++++ Extrahierter Text ++++

Aus der Erkenntnis, dass Trauer ein aktiver Prozess ist, entwickelte der Trauerforscher William Worden ein Modell, nach dem Trauernde in ihrem Trauerprozess verschiedene Aufgaben bewältigen müssen. Wie bei allen Erklärungsmodellen gilt auch hier, dass es nicht allgemeingültig zu verstehen ist. Es ist zu beachten, dass die einzelnen Aufgaben nicht starr nacheinander “abgearbeitet” werden. Sie sind miteinander verknüpft und wechseln ohne erkennbare Reihenfolge. Erkenntnisse bzw. Bewältigungen in einer Aufgabe haben Auswirkungen auf die anderen.
Worden unterteilt den Trauerprozess in vier Aufgaben:
Aufgabe 1: Den Verlust als Realität akzeptieren: Der Tod eines geliebten Menschen trifft uns meist völlig unvorbereitet. Selbst bei einem längeren Sterbeprozess oder dem Tod im hohen Lebensalter ist die heftige Verneinung des Verlustes normal. Auch nach Wochen und Monaten sind die insgeheime Hoffnung auf Rückkehr des Toten bzw. Sätze wie “Das ist alles nur ein schrecklicher Traum” keine Seltenheit. Jedoch ist die Voraussetzung für jeden Trauerprozess die schrittweise Realisierung und Akzeptanz des Verlustes. Hilfreich dafür ist der Abschied vom Verstorbenen. Den toten Körper zu sehen und zu berühren, machen deutlich, dass der Mensch nicht mehr zurückkehren wird. Sollte der Abschied vom Toten nicht möglich gewesen sein, gibt es Rituale, die helfen können, den Verlust begreifbar zu machen (Besuch der Bestattung, Aufschreiben von Erinnerungen, Gefühlen und Ungesagtem in Form von Tagebüchern oder Briefe an den Verstorbenen). Gerade im ersten Trauerjahr, in dem vor allem besondere Tage, wie Geburtstage, Todestage, Feiertage das erste mal ohne die verstorbene Person begangen werden müssen, lassen uns den Verlust realisieren.Dies bedeutet jedoch nicht, den Verlust gutzuheißen, sondern es geht darum, sich der Wirklichkeit zu stellen, dass die geliebte Person tot ist und nicht zurückkehren wird.

++++ Gespeicherte Einträge ++++

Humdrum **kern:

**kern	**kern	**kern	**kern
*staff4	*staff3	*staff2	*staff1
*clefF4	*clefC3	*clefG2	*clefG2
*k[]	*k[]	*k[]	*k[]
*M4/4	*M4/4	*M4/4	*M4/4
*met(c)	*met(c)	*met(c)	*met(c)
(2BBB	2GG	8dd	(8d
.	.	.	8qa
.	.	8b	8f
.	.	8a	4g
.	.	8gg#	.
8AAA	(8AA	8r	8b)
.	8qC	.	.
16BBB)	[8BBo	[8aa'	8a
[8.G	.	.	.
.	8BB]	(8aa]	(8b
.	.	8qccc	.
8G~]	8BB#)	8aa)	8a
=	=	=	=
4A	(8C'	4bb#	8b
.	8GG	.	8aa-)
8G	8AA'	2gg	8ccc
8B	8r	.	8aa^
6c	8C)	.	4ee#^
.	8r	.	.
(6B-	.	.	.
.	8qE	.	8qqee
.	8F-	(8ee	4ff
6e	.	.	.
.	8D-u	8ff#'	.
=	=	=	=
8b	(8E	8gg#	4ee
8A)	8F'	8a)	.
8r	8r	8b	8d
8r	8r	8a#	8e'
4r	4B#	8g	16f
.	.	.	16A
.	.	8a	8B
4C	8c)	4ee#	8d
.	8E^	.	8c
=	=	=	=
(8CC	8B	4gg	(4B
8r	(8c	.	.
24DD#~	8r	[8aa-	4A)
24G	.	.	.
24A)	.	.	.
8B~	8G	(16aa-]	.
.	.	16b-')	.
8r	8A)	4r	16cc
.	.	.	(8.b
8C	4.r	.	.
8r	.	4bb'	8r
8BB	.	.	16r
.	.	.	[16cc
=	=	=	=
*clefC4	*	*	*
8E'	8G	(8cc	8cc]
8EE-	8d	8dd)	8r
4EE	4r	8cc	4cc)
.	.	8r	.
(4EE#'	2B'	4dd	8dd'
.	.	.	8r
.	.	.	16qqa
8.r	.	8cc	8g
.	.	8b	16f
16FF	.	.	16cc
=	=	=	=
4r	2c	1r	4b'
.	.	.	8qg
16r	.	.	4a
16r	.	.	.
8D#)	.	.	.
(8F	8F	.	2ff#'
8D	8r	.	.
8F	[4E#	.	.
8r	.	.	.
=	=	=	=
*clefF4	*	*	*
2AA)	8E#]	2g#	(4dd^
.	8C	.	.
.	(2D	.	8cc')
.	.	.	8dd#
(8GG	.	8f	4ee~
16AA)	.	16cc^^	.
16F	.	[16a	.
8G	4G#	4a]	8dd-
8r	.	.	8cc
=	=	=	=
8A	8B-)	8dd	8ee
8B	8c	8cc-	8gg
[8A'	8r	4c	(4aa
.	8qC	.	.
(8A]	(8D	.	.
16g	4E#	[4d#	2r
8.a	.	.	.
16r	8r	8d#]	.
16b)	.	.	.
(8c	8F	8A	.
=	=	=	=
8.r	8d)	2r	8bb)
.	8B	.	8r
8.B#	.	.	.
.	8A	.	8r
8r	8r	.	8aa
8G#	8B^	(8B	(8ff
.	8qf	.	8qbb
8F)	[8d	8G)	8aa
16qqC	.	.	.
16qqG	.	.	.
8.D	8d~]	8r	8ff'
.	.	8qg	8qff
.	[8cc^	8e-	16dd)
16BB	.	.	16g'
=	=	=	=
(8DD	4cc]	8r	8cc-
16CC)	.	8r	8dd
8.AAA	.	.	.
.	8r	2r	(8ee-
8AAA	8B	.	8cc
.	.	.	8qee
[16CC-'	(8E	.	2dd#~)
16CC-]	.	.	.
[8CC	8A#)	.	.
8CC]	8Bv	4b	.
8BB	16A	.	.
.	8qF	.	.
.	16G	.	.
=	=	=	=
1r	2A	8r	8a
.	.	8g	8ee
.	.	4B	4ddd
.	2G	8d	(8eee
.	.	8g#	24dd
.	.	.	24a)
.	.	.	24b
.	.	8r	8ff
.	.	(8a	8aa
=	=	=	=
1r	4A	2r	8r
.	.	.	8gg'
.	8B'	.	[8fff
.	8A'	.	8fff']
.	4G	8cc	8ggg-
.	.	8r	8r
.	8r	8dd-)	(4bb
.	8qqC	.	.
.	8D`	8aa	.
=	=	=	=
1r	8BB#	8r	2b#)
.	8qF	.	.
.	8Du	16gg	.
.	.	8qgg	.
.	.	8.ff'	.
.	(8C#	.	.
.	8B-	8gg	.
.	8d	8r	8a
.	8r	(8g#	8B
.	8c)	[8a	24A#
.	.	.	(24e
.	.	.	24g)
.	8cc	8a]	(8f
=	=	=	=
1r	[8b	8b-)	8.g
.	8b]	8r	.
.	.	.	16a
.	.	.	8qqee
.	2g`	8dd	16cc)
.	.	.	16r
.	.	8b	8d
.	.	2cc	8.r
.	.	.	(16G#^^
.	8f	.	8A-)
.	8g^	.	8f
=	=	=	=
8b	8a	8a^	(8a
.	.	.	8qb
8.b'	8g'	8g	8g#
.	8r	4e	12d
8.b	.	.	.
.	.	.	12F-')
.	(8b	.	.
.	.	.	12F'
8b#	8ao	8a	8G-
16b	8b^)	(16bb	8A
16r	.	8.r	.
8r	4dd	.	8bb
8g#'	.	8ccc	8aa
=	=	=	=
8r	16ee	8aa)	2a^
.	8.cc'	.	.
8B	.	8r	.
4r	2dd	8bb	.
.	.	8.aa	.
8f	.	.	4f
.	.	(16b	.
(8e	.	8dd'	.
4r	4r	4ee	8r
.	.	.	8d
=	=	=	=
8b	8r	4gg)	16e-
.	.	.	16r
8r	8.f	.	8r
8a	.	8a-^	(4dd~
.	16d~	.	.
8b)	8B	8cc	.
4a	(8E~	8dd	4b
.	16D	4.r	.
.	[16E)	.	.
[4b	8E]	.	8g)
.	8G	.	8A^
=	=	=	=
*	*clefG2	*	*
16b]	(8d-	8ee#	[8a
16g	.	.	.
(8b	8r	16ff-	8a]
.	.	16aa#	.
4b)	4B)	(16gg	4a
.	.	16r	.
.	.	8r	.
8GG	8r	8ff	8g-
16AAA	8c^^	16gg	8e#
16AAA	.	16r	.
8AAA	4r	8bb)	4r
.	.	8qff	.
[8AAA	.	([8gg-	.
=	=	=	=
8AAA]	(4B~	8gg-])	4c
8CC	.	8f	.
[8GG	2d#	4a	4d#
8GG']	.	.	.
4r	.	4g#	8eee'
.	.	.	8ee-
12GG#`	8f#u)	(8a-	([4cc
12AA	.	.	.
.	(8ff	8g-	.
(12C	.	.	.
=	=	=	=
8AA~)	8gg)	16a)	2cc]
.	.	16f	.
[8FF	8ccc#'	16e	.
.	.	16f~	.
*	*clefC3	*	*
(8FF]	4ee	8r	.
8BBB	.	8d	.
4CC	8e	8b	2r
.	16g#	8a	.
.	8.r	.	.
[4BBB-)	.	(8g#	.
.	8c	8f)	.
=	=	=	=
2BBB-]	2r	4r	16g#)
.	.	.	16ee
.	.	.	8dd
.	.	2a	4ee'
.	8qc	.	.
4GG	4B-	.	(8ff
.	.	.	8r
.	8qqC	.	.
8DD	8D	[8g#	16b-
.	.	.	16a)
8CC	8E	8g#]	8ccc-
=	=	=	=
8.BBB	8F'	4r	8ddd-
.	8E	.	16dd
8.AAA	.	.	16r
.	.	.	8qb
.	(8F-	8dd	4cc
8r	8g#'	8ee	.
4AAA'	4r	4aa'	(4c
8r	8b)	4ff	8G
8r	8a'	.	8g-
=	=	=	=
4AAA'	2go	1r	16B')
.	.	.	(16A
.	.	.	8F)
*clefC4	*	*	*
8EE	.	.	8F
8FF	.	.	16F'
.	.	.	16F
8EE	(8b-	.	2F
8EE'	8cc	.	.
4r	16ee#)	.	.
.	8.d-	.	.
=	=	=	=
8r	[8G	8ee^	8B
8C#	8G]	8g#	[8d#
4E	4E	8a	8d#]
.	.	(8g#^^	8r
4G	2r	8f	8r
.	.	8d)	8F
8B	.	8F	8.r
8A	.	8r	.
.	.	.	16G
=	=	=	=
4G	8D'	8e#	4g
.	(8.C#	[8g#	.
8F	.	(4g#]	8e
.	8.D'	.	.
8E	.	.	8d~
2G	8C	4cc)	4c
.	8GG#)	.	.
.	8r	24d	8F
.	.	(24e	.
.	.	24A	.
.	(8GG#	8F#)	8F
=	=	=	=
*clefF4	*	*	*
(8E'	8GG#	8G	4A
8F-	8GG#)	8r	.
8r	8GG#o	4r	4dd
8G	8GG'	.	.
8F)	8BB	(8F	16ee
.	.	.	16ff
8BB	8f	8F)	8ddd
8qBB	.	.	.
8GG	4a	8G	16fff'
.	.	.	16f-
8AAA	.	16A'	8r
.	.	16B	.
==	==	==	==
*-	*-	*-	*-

++++

* [Vorgegebene Aufgabe]:
Prüfe, ob die folgenden Aussagen mit dem Text über Wordens Trauermodell übereinstimmen, und antworte jeweils mit Ja oder Nein samt den entscheidenden Worten des Textes im genauen Wortlaut:
1. Laut dem Text werden die einzelnen Aufgaben in einer festen Reihenfolge nacheinander bewältigt.
2. Worden unterteilt den Trauerprozess in vier Aufgaben.
3. Den Verlust zu akzeptieren bedeutet, ihn gutzuheißen.

* [Schriftliche Antwort]:
1. Nein: „Sie sind miteinander verknüpft und wechseln ohne erkennbare Reihenfolge.“
2. Ja: „Worden unterteilt den Trauerprozess in vier Aufgaben“
3. Nein: „Dies bedeutet jedoch nicht, den Verlust gutzuheißen, sondern es geht darum, sich der Wirklichkeit zu stellen, dass die geliebte Person tot ist und nicht zurückkehren wird.“